**Excerpted passage**:
End of server status report
...done.

On Dec 28, 2011, at 9:22 AM, DawgTool wrote:

> RabbitMQ Stability Issues with large queue - 2011-12-28
> 
> Hi All,
> 
> I posted in the IRC channel a few nights ago, and they suggested that I bring this to the listserv.
> Hopefully can get some suggestions on how to keep my servers from crashing.
> Thanks,
> -- DawgTool
> 
> Cluster Info:
> Cluster status of node 'dc001 at rmquat-m01' ...
> [{nodes,[{disc,['dc001 at rmquat-m04','dc001 at rmquat-m03','dc001 at rmquat-m02',
>                'dc001 at rmquat-m01']}]},
> {running_nodes,['dc001 at rmquat-m04','dc001 at rmquat-m03','dc001 at rmquat-m02',
>                 'dc001 at rmquat-m01']}]
> 
> Config Info:
> ==> enabled_plugins <==
> [rabbitmq_management,rabbitmq_management_agent,rabbitmq_management_visualiser].
> 
> ==> rabbitmq.config <==
> [
>  {rabbit,                    [{vm_memory_high_watermark, 0.6},
>                               {collect_statistics_interval, 5000},
>                               {hipe_compile, true}
>                              ]
>  },
>  {rabbitmq_management,       [ {http_log_dir, "/data/rabbitmq/dc001/rabbit-mgmt"} ] },
>  {rabbitmq_management_agent, [ {force_fine_statistics, true} ] }
> ].
> 
> ==> rabbitmq-env.conf <==
> NODENAME=dc001
> BASE=/data/rabbitmq/dc001
> MNESIA_BASE=/data/rabbitmq/dc001/mnesia
> LOG_BASE=/data/rabbitmq/dc001/log
> SERVER_START_ARGS="-smp enable"
> 
> 
> IRC:
> [17:32] <dawgtool> background. doing some testing on 2.7.0 : 4 servers 2vcpu, 8gb ram, 80gb disc.
> [17:32] <dawgtool> cluser is setup all disc, currently one exchange durable fanout
> [17:33] <dawgtool> one queue also durable bind to the exchange.
> [17:33] <dawgtool> i'm pushing about 5M records, payload is ~500bytes each record
> [17:34] <dawgtool> rate is about 14k/s (which seems pretty slow)
> [17:35] <dawgtool> but my problem is, I'm testing a case where they consumers are busy or unavailable, so the queues would be filling up.
> [17:35] <dawgtool> even after slowing the publish rate to about 4k/s the mirrored queue does not complete on any of the clusters nodes other then master.
> [17:37] <dawgtool> memory seems to be the biggest issue here, as the servers will grow passed the high water mark, and eventually crash one at a time.
> [17:37] <dawgtool> once they are restarted, most servers in the cluster will have about 200k to 300k of messages in their queue
> [17:40] <dawgtool> so question is, why is so much memory being consumed (on disk these records are about 5.5GB) RabbitMQ pushes to 7.9 real, 11.9 virtual (swapping).
> [17:40] <dawgtool> why is the queue not stopping the publishers (RAM based clusters seem to stop the publisher until it can be spilled to disk)
> [17:41] <dawgtool> Why is mirroring unreliable in this test.
> [17:41] <dawgtool> ok, i'm done with the backgroud. =)

**Supplied data**:
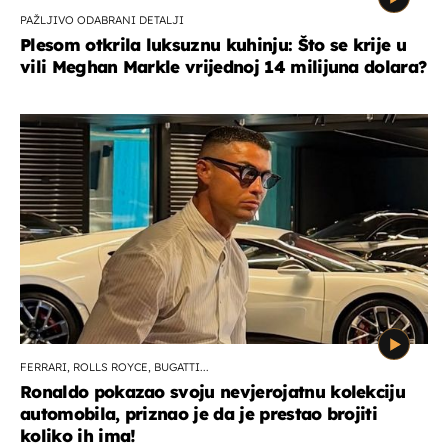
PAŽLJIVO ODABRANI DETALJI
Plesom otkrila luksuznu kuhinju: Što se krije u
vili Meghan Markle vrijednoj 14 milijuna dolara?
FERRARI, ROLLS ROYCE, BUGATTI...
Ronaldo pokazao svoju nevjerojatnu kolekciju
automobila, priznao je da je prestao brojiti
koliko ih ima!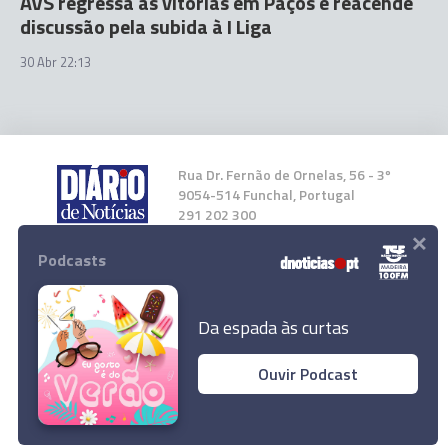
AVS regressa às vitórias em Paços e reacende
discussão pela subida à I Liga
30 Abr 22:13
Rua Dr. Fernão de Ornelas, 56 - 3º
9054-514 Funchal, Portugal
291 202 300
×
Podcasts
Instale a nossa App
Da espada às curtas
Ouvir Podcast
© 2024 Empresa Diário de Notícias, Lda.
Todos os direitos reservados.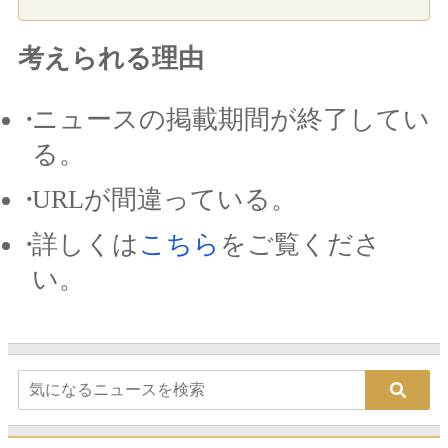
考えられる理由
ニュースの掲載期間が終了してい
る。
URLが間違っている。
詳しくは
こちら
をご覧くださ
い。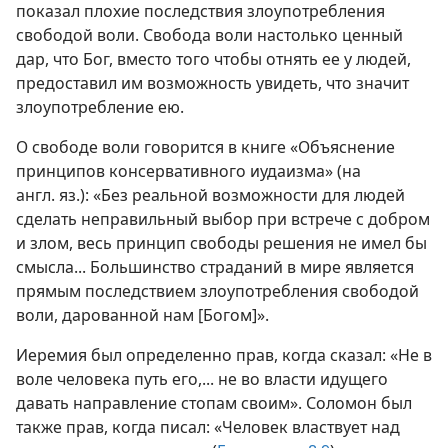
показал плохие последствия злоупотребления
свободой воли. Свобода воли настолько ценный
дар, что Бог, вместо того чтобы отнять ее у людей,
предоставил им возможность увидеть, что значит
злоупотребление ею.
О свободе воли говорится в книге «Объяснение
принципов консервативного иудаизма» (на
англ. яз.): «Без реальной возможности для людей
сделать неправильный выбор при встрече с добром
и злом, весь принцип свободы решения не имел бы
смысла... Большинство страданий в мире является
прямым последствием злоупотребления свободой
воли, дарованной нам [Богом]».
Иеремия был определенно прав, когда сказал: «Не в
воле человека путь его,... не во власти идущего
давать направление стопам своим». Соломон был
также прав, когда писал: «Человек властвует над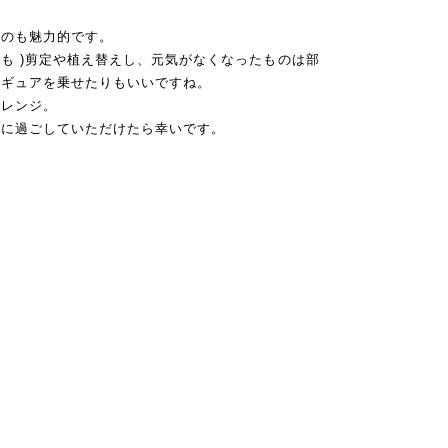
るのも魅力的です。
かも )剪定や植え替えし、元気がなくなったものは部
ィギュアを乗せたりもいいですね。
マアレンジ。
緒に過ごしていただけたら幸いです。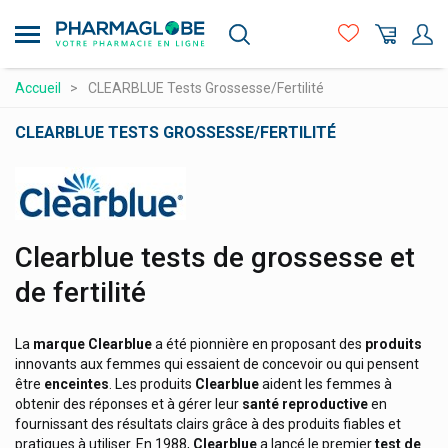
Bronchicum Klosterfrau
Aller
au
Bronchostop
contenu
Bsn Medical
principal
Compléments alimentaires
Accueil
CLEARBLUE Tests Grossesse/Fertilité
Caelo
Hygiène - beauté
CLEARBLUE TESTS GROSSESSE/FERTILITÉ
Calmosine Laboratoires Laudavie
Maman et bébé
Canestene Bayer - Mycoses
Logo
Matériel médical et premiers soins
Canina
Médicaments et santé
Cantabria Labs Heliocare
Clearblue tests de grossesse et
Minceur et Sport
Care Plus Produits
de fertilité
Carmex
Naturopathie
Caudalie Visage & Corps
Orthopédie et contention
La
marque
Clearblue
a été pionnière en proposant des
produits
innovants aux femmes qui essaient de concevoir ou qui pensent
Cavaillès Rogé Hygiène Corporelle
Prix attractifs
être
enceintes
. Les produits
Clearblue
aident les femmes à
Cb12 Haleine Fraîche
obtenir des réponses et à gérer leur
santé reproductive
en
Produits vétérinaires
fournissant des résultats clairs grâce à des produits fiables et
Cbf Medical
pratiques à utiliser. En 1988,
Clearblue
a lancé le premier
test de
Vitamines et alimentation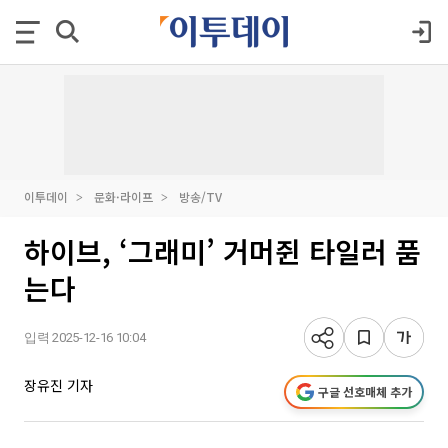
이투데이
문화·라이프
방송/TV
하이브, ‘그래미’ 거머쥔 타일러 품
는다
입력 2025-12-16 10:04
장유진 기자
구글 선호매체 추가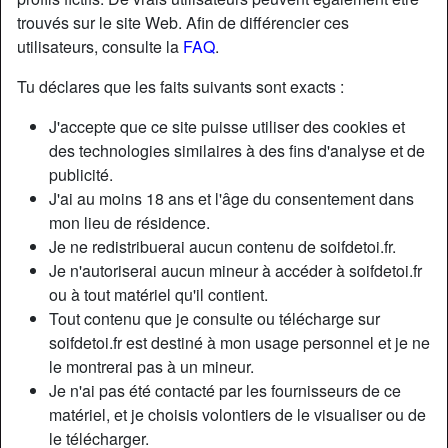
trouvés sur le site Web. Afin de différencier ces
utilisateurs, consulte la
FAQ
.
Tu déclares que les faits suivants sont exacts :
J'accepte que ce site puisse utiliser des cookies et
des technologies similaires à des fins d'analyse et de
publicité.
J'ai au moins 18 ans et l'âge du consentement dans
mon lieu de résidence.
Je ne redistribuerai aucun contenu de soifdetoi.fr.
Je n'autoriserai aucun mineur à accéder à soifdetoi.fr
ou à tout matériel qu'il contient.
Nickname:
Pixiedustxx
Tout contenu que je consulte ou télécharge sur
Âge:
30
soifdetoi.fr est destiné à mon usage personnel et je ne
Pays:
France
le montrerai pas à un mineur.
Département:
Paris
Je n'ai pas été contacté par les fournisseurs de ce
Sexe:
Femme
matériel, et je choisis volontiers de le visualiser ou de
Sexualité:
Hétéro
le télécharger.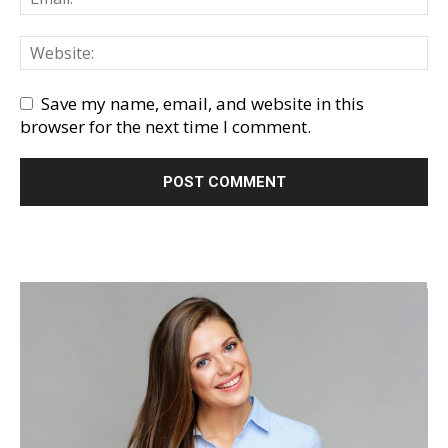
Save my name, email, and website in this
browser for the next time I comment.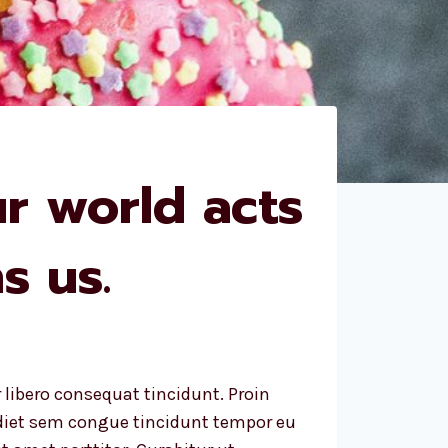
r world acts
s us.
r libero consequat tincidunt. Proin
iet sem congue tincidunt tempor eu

**Work instructions**: Translate this sentence from the RabbitMQ forum post above into Spanish: "I posted in the IRC channel a few nights ago, and they suggested that I bring this to the listserv."

**Answer area**: Publiqué en el canal de IRC hace unas noches, y me sugirieron que trajera esto a la lista de correo.